• Work instructions
Give the records again exactly. Pictures do not belong in the copy.

Supplied data Block Start

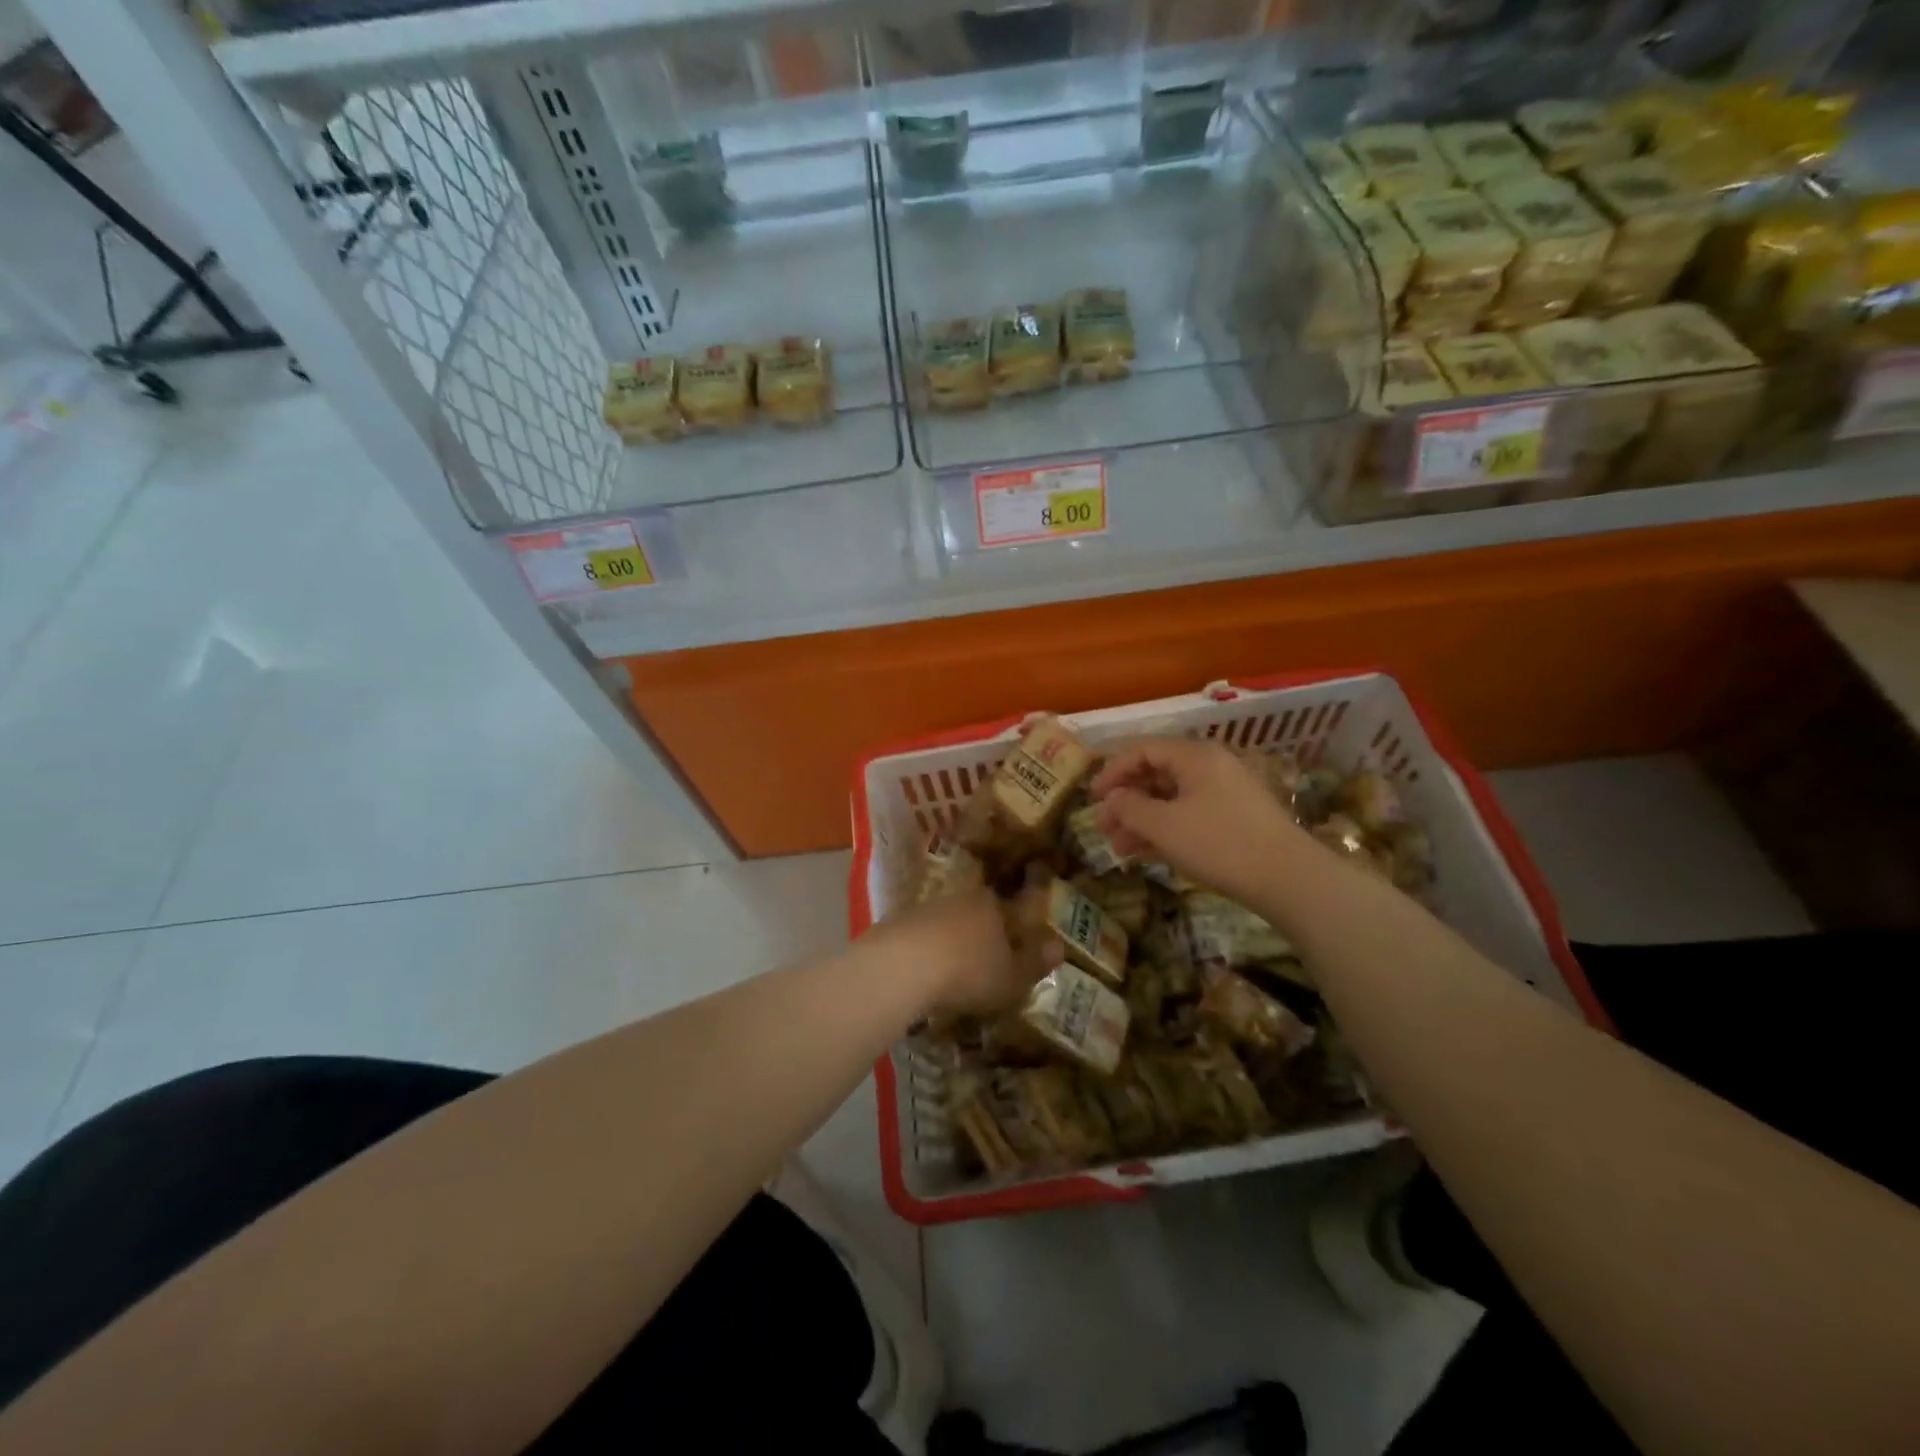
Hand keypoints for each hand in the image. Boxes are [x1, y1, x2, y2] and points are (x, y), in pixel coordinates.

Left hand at [869, 889, 1062, 1018]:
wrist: (902, 966)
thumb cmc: (969, 971)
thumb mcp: (1012, 977)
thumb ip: (1034, 962)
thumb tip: (1059, 946)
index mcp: (992, 905)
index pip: (1009, 911)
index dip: (1013, 931)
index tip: (1013, 952)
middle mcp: (960, 898)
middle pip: (976, 915)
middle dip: (981, 937)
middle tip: (983, 968)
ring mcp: (925, 909)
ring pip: (946, 925)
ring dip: (950, 946)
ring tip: (952, 977)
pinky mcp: (897, 925)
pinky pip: (920, 939)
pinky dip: (924, 955)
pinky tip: (923, 977)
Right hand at [1091, 736, 1302, 904]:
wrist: (1288, 878)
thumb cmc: (1219, 844)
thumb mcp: (1164, 826)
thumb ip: (1130, 808)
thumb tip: (1112, 798)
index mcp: (1194, 756)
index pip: (1142, 750)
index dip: (1112, 771)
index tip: (1092, 798)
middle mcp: (1211, 766)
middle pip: (1157, 774)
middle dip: (1126, 801)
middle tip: (1104, 828)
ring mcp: (1226, 792)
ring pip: (1172, 798)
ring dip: (1142, 820)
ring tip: (1120, 849)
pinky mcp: (1236, 817)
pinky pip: (1190, 813)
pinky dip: (1166, 829)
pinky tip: (1148, 853)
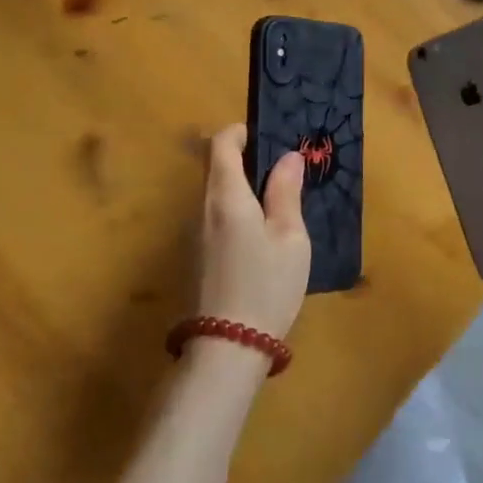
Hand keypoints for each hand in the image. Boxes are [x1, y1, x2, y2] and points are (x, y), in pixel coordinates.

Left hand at [196, 125, 310, 342]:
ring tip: (276, 207)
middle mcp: (201, 209)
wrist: (226, 349)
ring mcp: (193, 236)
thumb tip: (287, 157)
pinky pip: (213, 219)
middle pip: (214, 168)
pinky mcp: (194, 259)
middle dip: (244, 161)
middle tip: (281, 174)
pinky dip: (235, 213)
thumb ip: (286, 193)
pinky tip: (260, 239)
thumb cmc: (266, 286)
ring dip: (240, 190)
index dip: (240, 133)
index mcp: (225, 196)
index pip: (220, 144)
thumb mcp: (290, 238)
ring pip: (214, 196)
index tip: (267, 139)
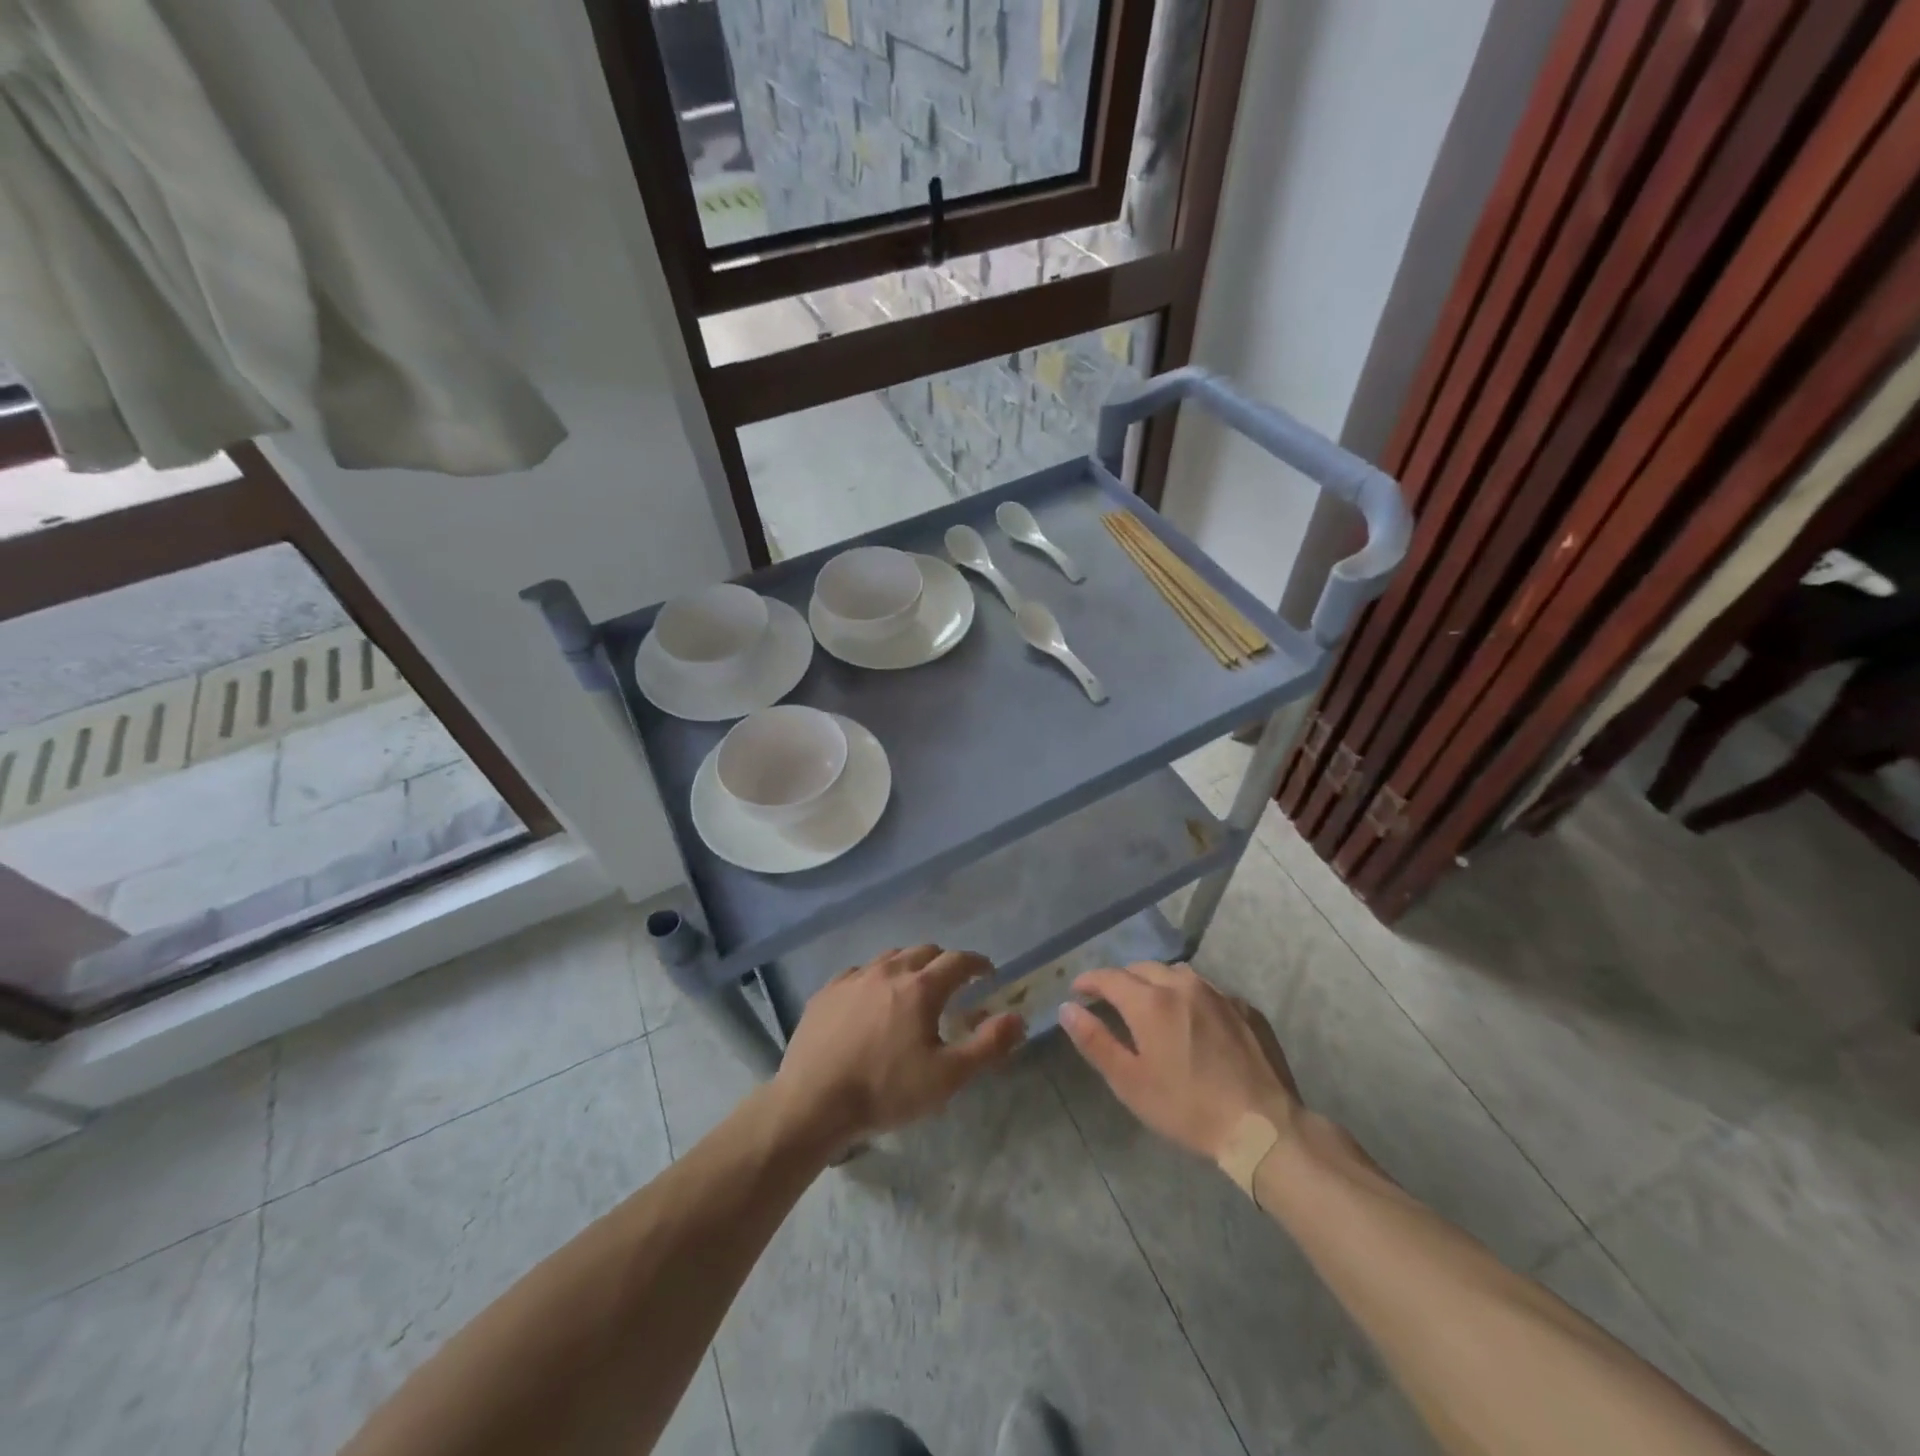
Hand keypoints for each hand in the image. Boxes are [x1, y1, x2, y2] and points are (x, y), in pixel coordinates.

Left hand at [771, 945, 1024, 1155]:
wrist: (813, 1102)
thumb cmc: (885, 1090)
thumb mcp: (947, 1077)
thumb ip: (988, 1045)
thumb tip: (1018, 1018)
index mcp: (921, 987)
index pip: (959, 961)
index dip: (978, 964)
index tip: (988, 973)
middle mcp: (888, 971)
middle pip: (924, 952)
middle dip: (945, 963)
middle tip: (953, 984)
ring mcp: (854, 978)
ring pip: (891, 958)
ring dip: (910, 966)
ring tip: (913, 989)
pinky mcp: (827, 991)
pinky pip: (859, 973)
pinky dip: (875, 979)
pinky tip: (871, 1001)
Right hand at [1059, 962, 1299, 1162]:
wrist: (1263, 1127)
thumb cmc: (1187, 1107)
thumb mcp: (1130, 1082)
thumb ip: (1095, 1040)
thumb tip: (1067, 1008)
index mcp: (1151, 1001)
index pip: (1109, 977)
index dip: (1089, 981)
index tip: (1077, 990)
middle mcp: (1183, 985)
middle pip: (1143, 969)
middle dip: (1122, 980)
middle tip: (1112, 1001)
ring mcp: (1219, 993)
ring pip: (1177, 974)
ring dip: (1157, 983)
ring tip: (1152, 1005)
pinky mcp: (1246, 1008)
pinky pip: (1208, 990)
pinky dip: (1191, 997)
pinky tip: (1194, 1021)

Supplied data Block End

• Solution
Hand keypoints for each hand in the image. Boxes are [x1, y1, x2, y2] and points are (x, y), in pixel coordinates.

Left hand at [869, 889, 1062, 1018]:
wrist: (902, 966)
thumb cmc: (969, 971)
thumb mcp: (1012, 977)
thumb ip: (1034, 962)
thumb tip: (1059, 946)
index mcp: (992, 905)
index pip: (1009, 911)
index dip: (1013, 931)
index tip: (1013, 952)
middle mcp: (960, 898)
middle pip: (976, 915)
middle dip: (981, 937)
middle tip: (983, 968)
ring mcp: (925, 909)
ring pip: (946, 925)
ring dip: (950, 946)
ring tip: (952, 977)
pinky mcp: (897, 925)
pinky pip: (920, 939)
pinky dip: (924, 955)
pinky tip: (923, 977)
Right hand at [1091, 736, 1302, 904]:
wrist: (1288, 878)
thumb cmc: (1219, 844)
thumb mcp: (1164, 826)
thumb ip: (1130, 808)
thumb tip: (1112, 798)
index mcp: (1194, 756)
index pip: (1142, 750)
index dip: (1112, 771)
index tip: (1092, 798)
middle mcp: (1211, 766)
middle pip: (1157, 774)
middle dip: (1126, 801)
middle tip: (1104, 828)
ring mcp: (1226, 792)
ring pip: (1172, 798)
ring dip: (1142, 820)
ring tip: (1120, 849)
pinky mcp: (1236, 817)
pinky pip: (1190, 813)
pinky dip: (1166, 829)
pinky tip: (1148, 853)
Hand keypoints for each hand in the image. Boxes are [x1, y1, x2, y2] and points are (x, y), in pixel coordinates.

Left hand at [196, 125, 310, 342]:
ring tip: (276, 207)
middle mcp: (201, 209)
wrist: (226, 349)
ring mcp: (193, 236)
thumb tip: (287, 157)
pinky pip: (213, 219)
middle pip: (214, 168)
pinky mcp: (194, 259)
middle dip: (244, 161)
middle tip: (281, 174)
pinky dip: (235, 213)
thumb ip: (286, 193)
pinky tip: (260, 239)
thumb cmc: (266, 286)
ring dip: (240, 190)
index dip: (240, 133)
index mcp: (225, 196)
index pip: (220, 144)
thumb mcp: (290, 238)
ring pip: (214, 196)
index tip: (267, 139)
Hand keypoints for each hand in the image. Boxes are [x1, y1, x2, y2] and points are (x, y), in pixel coordinates.

Left hand at [771, 945, 1024, 1155]:
wrist: (813, 1102)
thumb cmc: (885, 1090)
thumb mcp: (947, 1077)
thumb ip: (988, 1045)
thumb tip: (1018, 1018)
index mcp: (921, 987)
index pip: (959, 961)
index dip: (978, 964)
index tip: (988, 973)
middle mcp: (888, 971)
middle pip: (924, 952)
middle dip: (945, 963)
middle tip: (953, 984)
ring mcp: (854, 978)
ring pip: (891, 958)
ring dip: (910, 966)
ring tip: (913, 989)
pinky mcp: (827, 991)
pinky pip: (859, 973)
pinky dip: (875, 979)
pinky tip: (871, 1001)
Right hand at [1059, 962, 1299, 1162]:
wrist: (1263, 1127)
thumb cmc: (1187, 1107)
thumb mcp: (1130, 1082)
thumb ip: (1095, 1040)
thumb tip: (1067, 1008)
index mcp: (1151, 1001)
index pip: (1109, 977)
index dip: (1089, 981)
index tip: (1077, 990)
middle mcp: (1183, 985)
middle pip: (1143, 969)
middle dip: (1122, 980)
middle tip: (1112, 1001)
ring mcp: (1219, 993)
ring pip: (1177, 974)
ring dip: (1157, 983)
ring tip: (1152, 1005)
pinky mcp: (1246, 1008)
pinky pip: (1208, 990)
pinky dip: (1191, 997)
pinky tip: (1194, 1021)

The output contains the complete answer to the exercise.